Option 2: Telegram Notifications
-
On the menu of Grafana, select Alerting.
-
Click on Contact points menu, then +Create contact point button.
-
Give the contact point a name.
-
Select Telegram from the Integration list.
-
To complete the Telegram API settings, a Telegram channel and **bot **are required. For instructions on setting up a bot with
@Botfather
, see this section of the Telegram documentation. You need to create a BOT API token. -
Create a new telegram group.
-
Invite the bot to your new group.
-
Type at least 1 message into the group to initialize it.
-
Visit
https://api.telegram.org/botXXX:YYY/getUpdates
whereXXX:YYY
is your BOT API Token. -
In the JSON response, find and copy the Chat ID. Find it between **chat **and title. Example of Chat ID:
-1123123123
"chat":{"id":-123123123,"title":
-
Paste the Chat ID into the corresponding field in Grafana.
-
Save and test the notification channel for your alerts.
-
Now you can create custom alerts from your dashboards. Visit here to learn how to create alerts.
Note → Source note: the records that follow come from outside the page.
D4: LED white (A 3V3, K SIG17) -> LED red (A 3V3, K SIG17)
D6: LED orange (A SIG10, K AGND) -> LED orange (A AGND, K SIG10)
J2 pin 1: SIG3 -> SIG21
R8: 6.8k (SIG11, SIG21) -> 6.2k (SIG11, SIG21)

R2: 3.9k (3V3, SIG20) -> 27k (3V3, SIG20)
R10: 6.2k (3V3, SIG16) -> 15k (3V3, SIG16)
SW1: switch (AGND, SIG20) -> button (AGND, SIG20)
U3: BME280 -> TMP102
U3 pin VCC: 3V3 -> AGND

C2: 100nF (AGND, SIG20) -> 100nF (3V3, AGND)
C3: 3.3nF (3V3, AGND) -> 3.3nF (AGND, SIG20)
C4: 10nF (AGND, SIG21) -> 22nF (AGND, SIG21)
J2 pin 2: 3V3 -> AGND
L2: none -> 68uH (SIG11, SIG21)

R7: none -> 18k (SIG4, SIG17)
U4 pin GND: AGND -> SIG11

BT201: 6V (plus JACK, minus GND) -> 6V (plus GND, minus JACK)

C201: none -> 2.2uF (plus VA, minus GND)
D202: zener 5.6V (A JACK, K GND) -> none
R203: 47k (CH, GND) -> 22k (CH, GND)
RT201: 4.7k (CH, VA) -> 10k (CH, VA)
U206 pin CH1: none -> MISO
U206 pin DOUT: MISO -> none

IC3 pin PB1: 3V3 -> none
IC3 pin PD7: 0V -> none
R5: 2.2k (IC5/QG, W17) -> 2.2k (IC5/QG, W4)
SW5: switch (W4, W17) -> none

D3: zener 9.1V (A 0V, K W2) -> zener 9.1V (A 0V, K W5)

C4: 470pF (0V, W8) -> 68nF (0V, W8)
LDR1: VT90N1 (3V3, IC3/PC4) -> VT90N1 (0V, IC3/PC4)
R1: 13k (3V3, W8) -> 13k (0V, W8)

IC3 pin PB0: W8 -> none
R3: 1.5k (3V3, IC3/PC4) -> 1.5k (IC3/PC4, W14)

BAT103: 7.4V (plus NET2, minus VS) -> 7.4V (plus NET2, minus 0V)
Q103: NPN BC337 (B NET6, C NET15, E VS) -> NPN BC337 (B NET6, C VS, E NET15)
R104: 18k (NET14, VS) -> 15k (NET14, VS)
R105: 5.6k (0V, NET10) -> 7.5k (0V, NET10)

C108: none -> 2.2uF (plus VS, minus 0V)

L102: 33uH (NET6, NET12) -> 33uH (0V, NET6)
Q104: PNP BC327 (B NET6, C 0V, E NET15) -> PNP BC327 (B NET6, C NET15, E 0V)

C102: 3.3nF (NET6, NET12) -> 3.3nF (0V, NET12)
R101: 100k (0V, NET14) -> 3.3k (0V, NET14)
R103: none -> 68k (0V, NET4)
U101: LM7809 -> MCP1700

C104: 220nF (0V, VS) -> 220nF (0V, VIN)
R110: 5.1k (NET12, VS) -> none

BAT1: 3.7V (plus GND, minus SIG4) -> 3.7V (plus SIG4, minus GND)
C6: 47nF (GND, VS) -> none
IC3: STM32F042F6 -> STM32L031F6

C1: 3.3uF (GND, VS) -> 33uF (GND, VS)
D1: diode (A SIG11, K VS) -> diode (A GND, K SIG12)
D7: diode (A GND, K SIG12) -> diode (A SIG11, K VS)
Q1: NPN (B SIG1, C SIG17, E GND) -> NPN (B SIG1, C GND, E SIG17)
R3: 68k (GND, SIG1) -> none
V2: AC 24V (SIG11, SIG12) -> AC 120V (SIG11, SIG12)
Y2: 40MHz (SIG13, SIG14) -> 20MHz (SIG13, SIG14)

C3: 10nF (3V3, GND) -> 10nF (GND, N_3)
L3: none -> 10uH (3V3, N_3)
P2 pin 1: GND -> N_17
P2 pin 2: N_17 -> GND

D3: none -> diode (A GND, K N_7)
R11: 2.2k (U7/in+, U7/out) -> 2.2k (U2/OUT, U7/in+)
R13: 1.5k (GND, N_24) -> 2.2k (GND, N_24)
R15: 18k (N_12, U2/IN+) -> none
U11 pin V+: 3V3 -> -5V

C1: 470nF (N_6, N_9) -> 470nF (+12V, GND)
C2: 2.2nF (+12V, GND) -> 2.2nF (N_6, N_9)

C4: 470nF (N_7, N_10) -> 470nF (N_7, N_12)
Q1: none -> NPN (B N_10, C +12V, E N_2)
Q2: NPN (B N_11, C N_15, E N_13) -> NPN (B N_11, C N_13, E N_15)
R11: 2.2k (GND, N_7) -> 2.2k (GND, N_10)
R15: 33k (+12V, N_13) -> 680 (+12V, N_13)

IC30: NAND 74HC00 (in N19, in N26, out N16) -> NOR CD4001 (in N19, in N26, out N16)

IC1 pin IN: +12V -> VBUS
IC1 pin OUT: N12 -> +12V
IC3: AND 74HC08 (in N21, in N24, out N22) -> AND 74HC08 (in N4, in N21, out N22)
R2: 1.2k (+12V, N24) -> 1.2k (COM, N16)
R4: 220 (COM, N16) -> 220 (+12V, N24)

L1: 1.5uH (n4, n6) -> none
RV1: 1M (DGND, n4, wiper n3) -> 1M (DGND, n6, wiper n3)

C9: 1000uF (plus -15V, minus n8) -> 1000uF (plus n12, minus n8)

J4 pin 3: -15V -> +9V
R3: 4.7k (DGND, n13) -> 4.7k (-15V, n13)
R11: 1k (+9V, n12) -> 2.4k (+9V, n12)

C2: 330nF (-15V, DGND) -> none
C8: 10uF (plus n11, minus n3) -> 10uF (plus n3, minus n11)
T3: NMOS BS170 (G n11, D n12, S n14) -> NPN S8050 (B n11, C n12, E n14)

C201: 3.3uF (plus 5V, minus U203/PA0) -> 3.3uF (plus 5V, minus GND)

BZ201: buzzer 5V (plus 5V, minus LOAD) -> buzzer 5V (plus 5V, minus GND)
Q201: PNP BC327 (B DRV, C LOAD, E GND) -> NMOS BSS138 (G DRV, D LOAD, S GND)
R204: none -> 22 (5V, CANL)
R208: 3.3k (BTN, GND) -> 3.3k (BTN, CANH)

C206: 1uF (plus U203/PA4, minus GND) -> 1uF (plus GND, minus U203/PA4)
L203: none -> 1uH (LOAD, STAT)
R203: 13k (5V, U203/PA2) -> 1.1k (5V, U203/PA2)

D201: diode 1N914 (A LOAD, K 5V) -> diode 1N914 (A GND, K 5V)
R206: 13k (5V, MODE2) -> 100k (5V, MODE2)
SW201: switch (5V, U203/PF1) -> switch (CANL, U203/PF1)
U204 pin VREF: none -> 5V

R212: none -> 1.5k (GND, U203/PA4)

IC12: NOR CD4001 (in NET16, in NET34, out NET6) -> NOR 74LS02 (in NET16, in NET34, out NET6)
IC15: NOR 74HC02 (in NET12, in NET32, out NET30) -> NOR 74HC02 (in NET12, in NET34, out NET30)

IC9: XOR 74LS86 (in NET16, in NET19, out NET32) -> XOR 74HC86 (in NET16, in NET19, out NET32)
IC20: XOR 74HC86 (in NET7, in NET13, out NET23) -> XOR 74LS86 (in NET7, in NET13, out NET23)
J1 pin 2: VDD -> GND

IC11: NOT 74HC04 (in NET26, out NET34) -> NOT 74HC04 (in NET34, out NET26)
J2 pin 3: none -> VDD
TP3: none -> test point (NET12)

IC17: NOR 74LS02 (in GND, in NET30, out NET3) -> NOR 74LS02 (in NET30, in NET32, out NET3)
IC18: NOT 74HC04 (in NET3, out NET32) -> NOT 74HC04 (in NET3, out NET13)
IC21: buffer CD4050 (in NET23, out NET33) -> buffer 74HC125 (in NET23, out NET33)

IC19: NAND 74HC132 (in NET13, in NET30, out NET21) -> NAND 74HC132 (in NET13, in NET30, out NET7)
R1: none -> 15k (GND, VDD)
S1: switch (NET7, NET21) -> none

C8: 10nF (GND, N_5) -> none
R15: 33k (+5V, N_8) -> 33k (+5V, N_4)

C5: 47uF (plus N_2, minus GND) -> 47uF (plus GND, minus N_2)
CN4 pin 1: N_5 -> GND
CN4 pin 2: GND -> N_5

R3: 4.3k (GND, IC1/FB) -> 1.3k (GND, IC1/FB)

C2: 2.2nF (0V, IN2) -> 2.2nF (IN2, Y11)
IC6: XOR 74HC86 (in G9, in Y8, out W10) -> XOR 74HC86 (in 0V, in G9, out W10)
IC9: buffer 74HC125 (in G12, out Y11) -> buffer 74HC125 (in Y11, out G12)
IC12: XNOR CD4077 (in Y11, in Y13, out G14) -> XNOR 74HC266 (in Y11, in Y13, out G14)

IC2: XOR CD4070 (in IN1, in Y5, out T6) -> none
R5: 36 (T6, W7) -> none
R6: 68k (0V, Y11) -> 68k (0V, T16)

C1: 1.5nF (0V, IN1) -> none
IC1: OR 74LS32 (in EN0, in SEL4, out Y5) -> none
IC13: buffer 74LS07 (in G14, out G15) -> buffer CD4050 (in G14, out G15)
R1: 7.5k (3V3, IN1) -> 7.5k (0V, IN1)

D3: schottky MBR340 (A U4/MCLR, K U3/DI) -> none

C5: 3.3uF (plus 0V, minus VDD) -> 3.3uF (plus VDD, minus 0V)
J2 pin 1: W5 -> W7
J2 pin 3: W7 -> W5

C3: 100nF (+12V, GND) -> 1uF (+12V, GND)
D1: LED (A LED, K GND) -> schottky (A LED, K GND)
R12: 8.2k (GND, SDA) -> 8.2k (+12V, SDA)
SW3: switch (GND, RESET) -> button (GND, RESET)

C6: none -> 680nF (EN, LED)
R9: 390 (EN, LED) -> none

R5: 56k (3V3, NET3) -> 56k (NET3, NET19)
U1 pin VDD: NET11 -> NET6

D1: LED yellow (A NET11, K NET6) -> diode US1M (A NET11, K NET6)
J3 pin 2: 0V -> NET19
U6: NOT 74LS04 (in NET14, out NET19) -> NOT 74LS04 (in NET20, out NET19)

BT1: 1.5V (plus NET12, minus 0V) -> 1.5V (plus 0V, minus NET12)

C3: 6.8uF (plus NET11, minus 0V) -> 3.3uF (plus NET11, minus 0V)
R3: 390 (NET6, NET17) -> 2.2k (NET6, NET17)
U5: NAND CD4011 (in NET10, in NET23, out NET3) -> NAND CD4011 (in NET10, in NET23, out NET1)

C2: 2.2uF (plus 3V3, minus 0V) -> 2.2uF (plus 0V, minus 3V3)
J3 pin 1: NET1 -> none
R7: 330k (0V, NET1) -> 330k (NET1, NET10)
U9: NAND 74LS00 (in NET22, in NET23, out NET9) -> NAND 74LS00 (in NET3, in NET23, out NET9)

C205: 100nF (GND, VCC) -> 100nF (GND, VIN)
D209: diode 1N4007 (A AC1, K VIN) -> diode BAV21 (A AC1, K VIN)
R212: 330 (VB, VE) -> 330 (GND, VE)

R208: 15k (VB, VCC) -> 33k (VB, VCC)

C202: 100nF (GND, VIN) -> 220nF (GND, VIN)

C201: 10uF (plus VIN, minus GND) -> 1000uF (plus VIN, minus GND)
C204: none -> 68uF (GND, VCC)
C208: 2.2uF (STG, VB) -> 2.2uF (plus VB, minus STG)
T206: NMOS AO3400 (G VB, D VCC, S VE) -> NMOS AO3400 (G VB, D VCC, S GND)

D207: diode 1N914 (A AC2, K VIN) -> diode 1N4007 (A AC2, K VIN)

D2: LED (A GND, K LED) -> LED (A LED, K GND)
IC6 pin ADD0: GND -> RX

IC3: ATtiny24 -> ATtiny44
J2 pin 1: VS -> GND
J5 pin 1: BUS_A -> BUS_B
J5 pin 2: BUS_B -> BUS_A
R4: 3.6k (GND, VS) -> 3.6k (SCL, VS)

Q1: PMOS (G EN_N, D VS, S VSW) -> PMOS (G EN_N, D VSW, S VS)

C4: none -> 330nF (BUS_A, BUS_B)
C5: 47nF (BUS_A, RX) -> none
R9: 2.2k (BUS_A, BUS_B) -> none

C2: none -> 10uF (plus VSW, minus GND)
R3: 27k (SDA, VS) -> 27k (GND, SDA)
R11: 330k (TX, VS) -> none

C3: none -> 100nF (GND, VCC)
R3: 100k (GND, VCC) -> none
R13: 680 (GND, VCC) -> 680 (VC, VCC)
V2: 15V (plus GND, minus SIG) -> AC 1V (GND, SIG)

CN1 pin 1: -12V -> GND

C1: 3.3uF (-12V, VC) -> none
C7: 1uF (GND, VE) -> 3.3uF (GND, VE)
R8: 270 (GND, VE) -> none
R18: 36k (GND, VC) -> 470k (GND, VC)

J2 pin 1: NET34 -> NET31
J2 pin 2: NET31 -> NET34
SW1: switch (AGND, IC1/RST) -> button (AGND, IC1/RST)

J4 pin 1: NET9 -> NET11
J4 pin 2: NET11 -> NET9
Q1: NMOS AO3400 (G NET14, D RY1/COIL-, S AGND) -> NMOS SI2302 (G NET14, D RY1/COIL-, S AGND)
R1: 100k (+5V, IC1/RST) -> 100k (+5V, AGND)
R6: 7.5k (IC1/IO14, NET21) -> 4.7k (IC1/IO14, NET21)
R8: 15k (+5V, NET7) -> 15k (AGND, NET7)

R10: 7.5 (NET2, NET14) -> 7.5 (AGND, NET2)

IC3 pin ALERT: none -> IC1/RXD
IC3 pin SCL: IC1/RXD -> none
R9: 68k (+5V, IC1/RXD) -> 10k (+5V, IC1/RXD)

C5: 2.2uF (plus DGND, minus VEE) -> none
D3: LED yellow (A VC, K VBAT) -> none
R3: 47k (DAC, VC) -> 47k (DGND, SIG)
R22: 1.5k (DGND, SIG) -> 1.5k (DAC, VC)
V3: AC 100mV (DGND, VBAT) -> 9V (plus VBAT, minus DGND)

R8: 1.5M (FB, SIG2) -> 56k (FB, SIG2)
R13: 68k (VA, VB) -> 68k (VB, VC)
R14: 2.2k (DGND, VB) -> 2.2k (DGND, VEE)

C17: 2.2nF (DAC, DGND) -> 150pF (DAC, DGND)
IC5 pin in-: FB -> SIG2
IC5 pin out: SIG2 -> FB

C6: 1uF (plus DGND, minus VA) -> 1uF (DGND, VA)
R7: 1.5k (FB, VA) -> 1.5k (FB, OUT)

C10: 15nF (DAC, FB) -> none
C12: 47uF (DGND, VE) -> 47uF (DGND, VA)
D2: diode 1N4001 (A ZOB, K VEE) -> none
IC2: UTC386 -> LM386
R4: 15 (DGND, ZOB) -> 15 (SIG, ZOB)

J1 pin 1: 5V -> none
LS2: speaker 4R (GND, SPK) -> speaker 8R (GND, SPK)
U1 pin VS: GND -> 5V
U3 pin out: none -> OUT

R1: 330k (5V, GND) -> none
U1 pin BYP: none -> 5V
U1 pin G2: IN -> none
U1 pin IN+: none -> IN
Option 3: Discord Notifications
- On the menu of Grafana, select Alerting.
- Click on Contact points menu, then +Create contact point button.
- Give the contact point a name.
- Select Discord from the Integration list.
- To complete the set up, a Discord server (and a text channel available) as well as a Webhook URL are required. For instructions on setting up a Discord's Webhooks, see this section of their documentation.
- Enter the Webhook URL in the Discord notification settings panel.
- Click Send Test, which will push a confirmation message to the Discord channel.
- Now you can create custom alerts from your dashboards. Visit here to learn how to create alerts.
Option 4: Slack Notifications
- On the menu of Grafana, select Alerting.
- Click on Contact points menu, then +Create contact point button.
- Give the contact point a name.
- Select Slack from the Integration list.
- For instructions on setting up a Slack's Incoming Webhooks, see this section of their documentation.
- Enter the Slack Incoming Webhook URL in the URL field.
- Click Send Test, which will push a confirmation message to the Slack channel.
- Now you can create custom alerts from your dashboards. Visit here to learn how to create alerts.